Germs of the Infinite in the Veda.

Any one who is able to understand the Veda, will find no difficulty in discovering the true germs of the infinite in the conception of what the Vedic poets call devas. It makes no difference whether we call those poets primitive or modern, savage or civilised, so long as we know what thoughts they were capable of. Now the thought of the infinite, in space and time at least, was certainly not beyond their grasp.

When a Vedic poet, such as Vasishtha, stood on a high mountain in the land of the Seven Rivers, as he called the Punjab, and let his eye travel across land and water as far as it could reach, had he not a perception of the infinite?
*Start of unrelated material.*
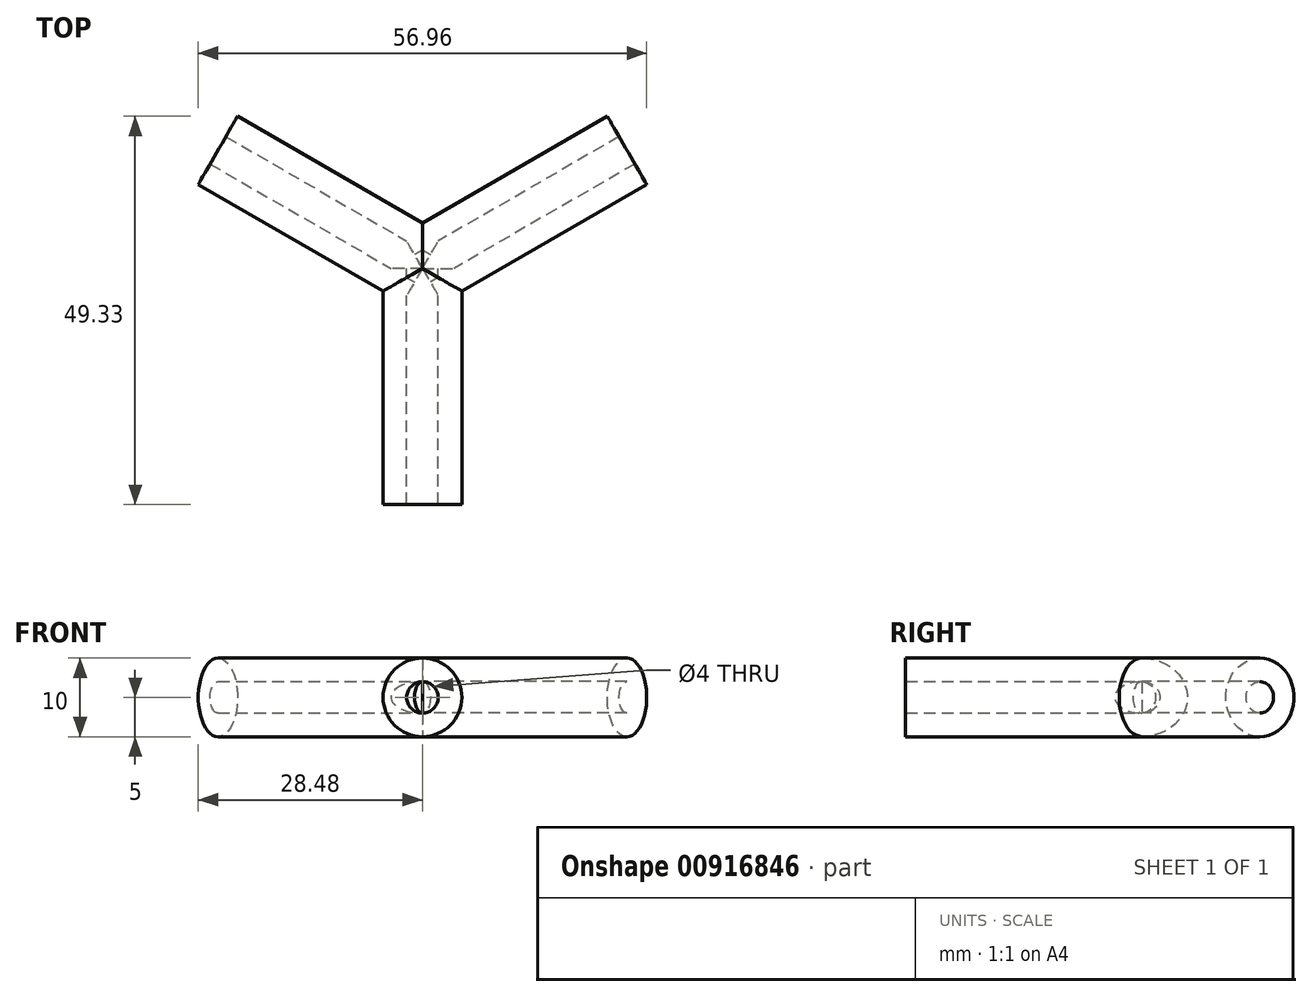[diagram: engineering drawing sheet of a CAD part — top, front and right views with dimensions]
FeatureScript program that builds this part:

When a Greek hero, such as Odysseus, was tossed

about on the vast commotion of the waves, seeing no stars and no land anywhere, had he no perception of the infinite? And are we so different from them?

The Infinitely Great.

When we ourselves,-savages as we are, according to Bacon, in spite of all our syllogisms 1,—have learnt to look upon the boundless earth with its boundless ocean, no longer as a stupendous mass, but as a small globe or globule, moving with other globes across the infinite firmament; when wider infinitudes than the infinite firmament open before us, and the sun, which was once so near and dear to us, becomes a fiery mass, the magnitude of which defies our power of imagination; when afterwards, the magnitude of the sun and its distance from us, which is expressed in millions of miles, dwindle down again into nothing as compared with the nearest star, which, we are told, lies twenty millions of millions of miles from our earth, so that a ray of light, if travelling with the velocity of 187,000 miles in a second, would take more than three years in reaching us;-nay even this is not yet all,-when we are assured by high astronomical authorities that there are more than one thousand millions of such stars which our telescopes have discovered, and that there may be millions of millions of suns within our sidereal system which are as yet beyond the reach of our best telescopes; and that even that sidereal system need not be regarded as single within the universe, but that thousands of millions of sidereal systems may be recognised in the galaxy 2-if we listen to all this, do we not feel the overwhelming pressure of the

1 See De Bonald, Mél. i. 100.

2 See R. A. Proctor, in Secular Thought, April 21, 1888.